> EXTRACTED DATA:

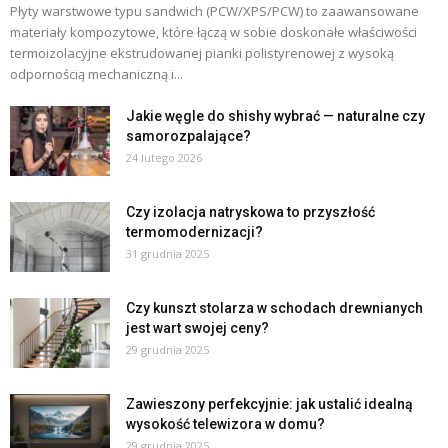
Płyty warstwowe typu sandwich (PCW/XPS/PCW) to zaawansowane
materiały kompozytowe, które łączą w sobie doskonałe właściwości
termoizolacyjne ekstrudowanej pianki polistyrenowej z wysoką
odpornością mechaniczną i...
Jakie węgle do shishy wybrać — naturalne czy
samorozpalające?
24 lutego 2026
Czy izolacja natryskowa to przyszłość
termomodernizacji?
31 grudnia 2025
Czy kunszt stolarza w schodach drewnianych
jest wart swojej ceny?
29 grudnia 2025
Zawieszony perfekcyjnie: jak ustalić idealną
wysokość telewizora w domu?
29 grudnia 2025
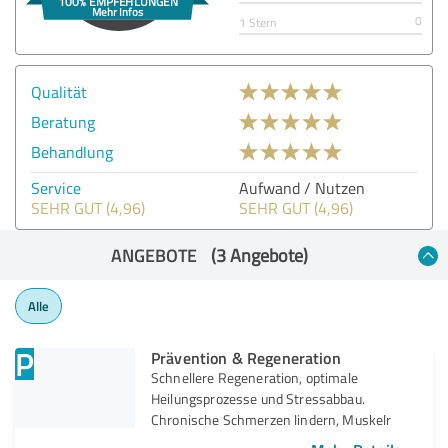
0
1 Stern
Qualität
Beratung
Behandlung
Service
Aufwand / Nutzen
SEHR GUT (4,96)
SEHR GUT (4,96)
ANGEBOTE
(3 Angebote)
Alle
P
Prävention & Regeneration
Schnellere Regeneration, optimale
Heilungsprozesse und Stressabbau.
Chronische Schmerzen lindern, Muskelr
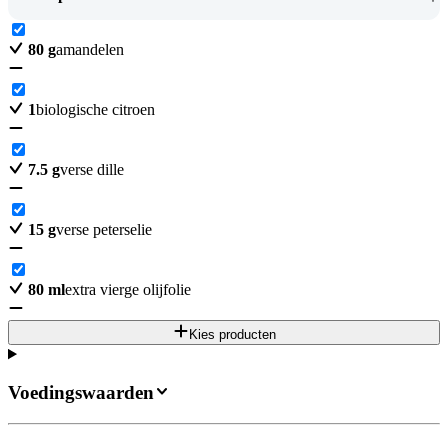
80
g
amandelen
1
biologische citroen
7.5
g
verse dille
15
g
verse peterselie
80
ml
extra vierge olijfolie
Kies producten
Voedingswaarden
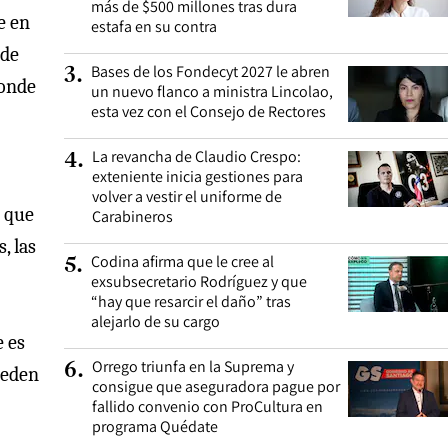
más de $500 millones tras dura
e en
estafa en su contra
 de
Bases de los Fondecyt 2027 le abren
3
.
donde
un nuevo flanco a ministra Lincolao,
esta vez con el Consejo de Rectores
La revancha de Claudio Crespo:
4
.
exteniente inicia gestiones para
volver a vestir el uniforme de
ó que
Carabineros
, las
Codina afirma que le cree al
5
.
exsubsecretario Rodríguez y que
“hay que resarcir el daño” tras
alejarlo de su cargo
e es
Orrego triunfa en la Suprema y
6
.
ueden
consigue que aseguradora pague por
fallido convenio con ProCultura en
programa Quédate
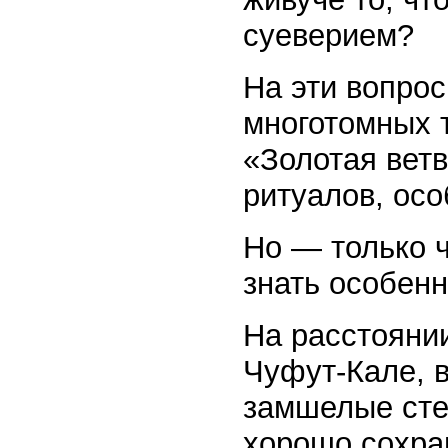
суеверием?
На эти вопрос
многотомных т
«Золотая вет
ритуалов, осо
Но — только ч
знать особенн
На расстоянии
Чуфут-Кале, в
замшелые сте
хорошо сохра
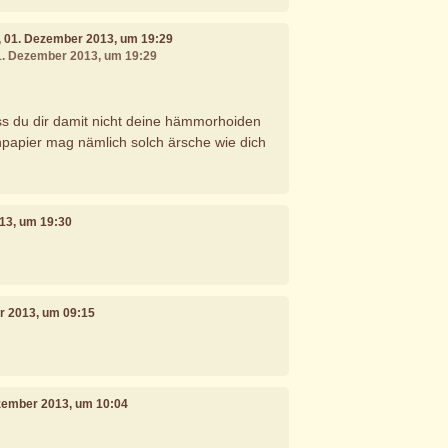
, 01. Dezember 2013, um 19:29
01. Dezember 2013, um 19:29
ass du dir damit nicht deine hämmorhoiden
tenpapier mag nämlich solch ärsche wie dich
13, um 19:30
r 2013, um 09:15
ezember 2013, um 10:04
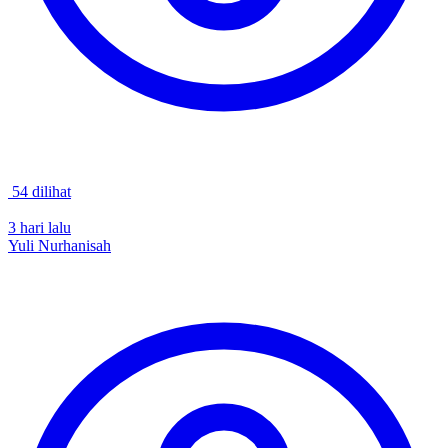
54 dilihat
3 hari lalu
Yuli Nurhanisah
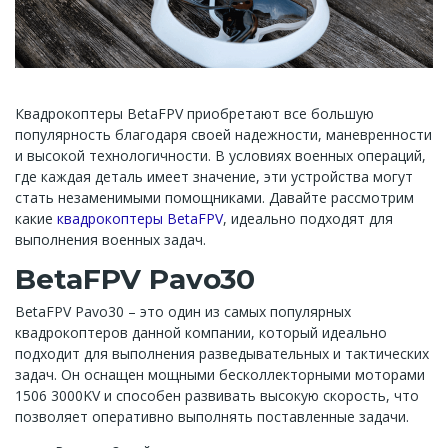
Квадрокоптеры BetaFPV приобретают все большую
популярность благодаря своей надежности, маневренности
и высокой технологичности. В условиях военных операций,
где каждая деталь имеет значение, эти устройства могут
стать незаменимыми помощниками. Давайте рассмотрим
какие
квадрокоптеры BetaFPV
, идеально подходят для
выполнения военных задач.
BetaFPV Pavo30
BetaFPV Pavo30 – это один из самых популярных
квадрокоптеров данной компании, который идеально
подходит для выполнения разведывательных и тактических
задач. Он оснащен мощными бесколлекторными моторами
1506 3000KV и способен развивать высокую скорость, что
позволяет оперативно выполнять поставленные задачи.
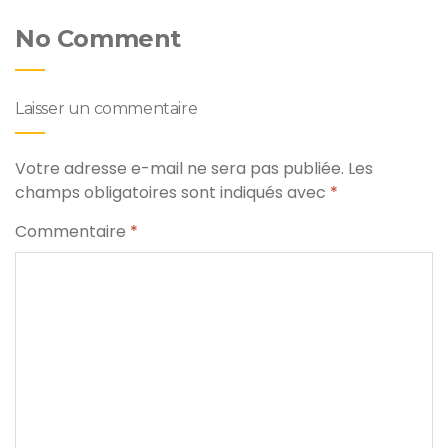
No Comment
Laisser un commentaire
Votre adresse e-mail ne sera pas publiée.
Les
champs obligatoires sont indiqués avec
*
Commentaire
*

> TASK STATEMENT: Reproduce every one of the lines above word for word, and leave the pictures out of your answer.

> ANSWER TO THE PROBLEM:
Płyty warstwowe typu sandwich (PCW/XPS/PCW) to zaawansowane
materiały kompozytowe, które łączą w sobie doskonałe właściwości
termoizolacyjne ekstrudowanej pianki polistyrenowej z wysoką
odpornością mechaniczną i...
Jakie węgle do shishy wybrać — naturalne czy
samorozpalające?
24 lutego 2026
Czy izolacja natryskowa to przyszłość
termomodernizacji?
31 grudnia 2025
Czy kunszt stolarza w schodach drewnianych
jest wart swojej ceny?
29 grudnia 2025
Zawieszony perfekcyjnie: jak ustalić idealną
wysokość telewizora w domu?
29 grudnia 2025
0
1 Stern
Qualität
Beratung
Behandlung
Service
Aufwand / Nutzen
SEHR GUT (4,96)
SEHR GUT (4,96)
ANGEBOTE
(3 Angebote)
Alle
P
Prävention & Regeneration
Schnellere Regeneration, optimale
Heilungsprozesse und Stressabbau.
Chronische Schmerzen lindern, Muskelr
80
g
amandelen
1
biologische citroen
7.5
g
verse dille
15
g
verse peterselie
80
ml
extra vierge olijfolie
Kies producten
Voedingswaarden
más de $500 millones tras dura
e en
estafa en su contra
 de
Bases de los Fondecyt 2027 le abren
3
.
donde
un nuevo flanco a ministra Lincolao,
esta vez con el Consejo de Rectores
La revancha de Claudio Crespo:
4
.
exteniente inicia gestiones para
volver a vestir el uniforme de
ó que
Carabineros
, las
Codina afirma que le cree al
5
.
exsubsecretario Rodríguez y que
“hay que resarcir el daño” tras
alejarlo de su cargo
e es
Orrego triunfa en la Suprema y
6
.
ueden
consigue que aseguradora pague por
fallido convenio con ProCultura en
programa Quédate
суеверием?
На эти вопрос
многотомных т
«Золотая вет
ритуалов, осо
Но — только ч
знать особенн
На расстоянии
Чуфут-Кале, в
замшелые сте
хорошо сохра
, 01. Dezember 2013, um 19:29
01. Dezember 2013, um 19:29
ass du dir damit nicht deine hämmorhoiden
tenpapier mag nämlich solch ärsche wie dich
13, um 19:30
r 2013, um 09:15
ezember 2013, um 10:04
54 dilihat
3 hari lalu
Yuli Nurhanisah
Квадрокоптеры BetaFPV приобретают все большую
популярность благодаря своей надежности, маневренности
и высокой технологичности. В условиях военных операций,
где каждая деталь имеет значение, эти устройства могут
стать незаменимыми помощниками. Давайте рассмотрим
какие
квадрокоптеры BetaFPV
, идеально подходят для
выполнения военных задач.
BetaFPV Pavo30
BetaFPV Pavo30 – это один из самых популярных
квадрокоптеров данной компании, который идеально
подходит для выполнения разведывательных и тактических
задач. Он оснащен мощными бесколлекторными моторами
1506 3000KV и способен развивать высокую скорость, что
позволяет оперативно выполнять поставленные задачи.
No Comment
Laisser un commentaire
Votre adresse e-mail ne sera pas publiée.
Les
champs obligatoires sont indiqués avec
*
Commentaire
*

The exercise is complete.